Procès de l'attaque ratée près de Notre-Dame : des peines de 25 à 30 ans de prison requises contre deux accusées

Un croquis représentant Inès Madani, principale accusée lors de ce procès. / © Benoit PEYRUCQ / AFP
Un croquis représentant Inès Madani, principale accusée lors de ce procès. / © Benoit PEYRUCQ / AFP

Des peines de 25 et 30 ans ont été requises à l'encontre des deux principales accusées, Ornella Gilligmann et Inès Madani, ce jeudi 10 octobre. Elles sont jugées avec cinq autres personnes, pour l'attentat à la bonbonne de gaz raté près de Notre-Dame de Paris.

Par MT / LB avec AFP

Ces deux femmes et leurs deux co-accusées "sont devenues le visage du djihad au féminin", a déclaré l'avocate générale. Elles ont été "le bras armé" du groupe État islamique et ont montré "une détermination sans faille", a-t-elle poursuivi, devant la cour d'assises spéciale à Paris, ce jeudi 10 octobre.

Dans le détail, une peine 30 ans de réclusion criminelle avec une peine de sûreté des deux-tiers ainsi que l'inscription au fichier des auteurs d'infractions terroristes a été requise à l'encontre d'Inès Madani. Elle pourrait échapper à la perpétuité en raison de son âge au moment des faits.
Concernant Ornella Gilligmann, 25 ans de réclusion criminelle avec une peine de sûreté des deux-tiers ont été requis. Le deuxième avocat général a déclaré qu'elle "aurait dû être en mesure de réfléchir. L'amour n'excuse pas tout."

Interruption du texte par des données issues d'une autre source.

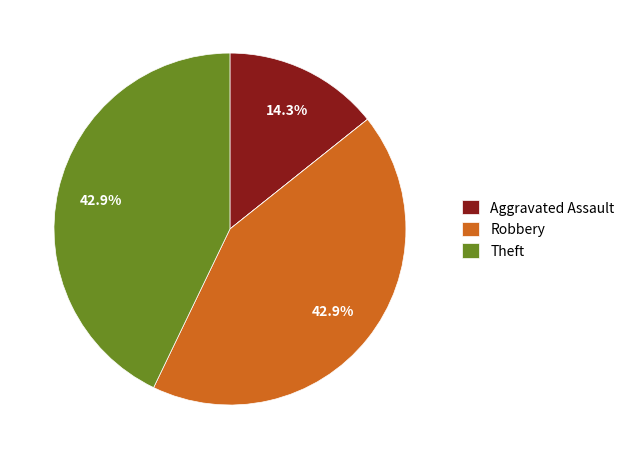

Does any single category account for the majority?

No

Enfin, concernant le grand absent du procès, Rachid Kacim, jugé par contumace, les magistrats ont demandé la réclusion criminelle à perpétuité avec une peine de sûreté de 22 ans pour association de malfaiteurs terroristes et complicité de tentative d'assassinat en bande organisée en lien avec une entreprise terroriste et son inscription au fichier des auteurs d'infractions terroristes.
 

Les autres accusés

Une peine de 4 ans d'emprisonnement avec sursis et mise à l'épreuve de 3 ans, un suivi psychologique et l'inscription au fichier des auteurs d'infractions terroristes a été requise à l'encontre de Selima Aboudi.

S'agissant de Sarah Hervouët et Amel Sakaou : 20 ans de réclusion criminelle avec une peine de sûreté des deux-tiers et l'inscription au fichier des auteurs d'infractions terroristes ont été requis.

10 ans d'emprisonnement avec une période de sûreté des deux-tiers et l'inscription au fichier des auteurs d'infractions terroristes ont été requis à l'encontre de Samia Chalel.

Mohamed Lamine Aberouz, considéré comme "l'accusé le plus dangereux dans ce box" par l'avocate générale, 5 ans d'emprisonnement (peine maximale) et l'inscription au fichier des auteurs d'infractions terroristes ont été requis. La magistrate a estimée qu'il "est fin, il est rusé. Sa radicalité est intellectuelle. C'est un individu qui est cultivé. Je n'ai pas le moindre doute sur son engagement pour la cause djihadiste".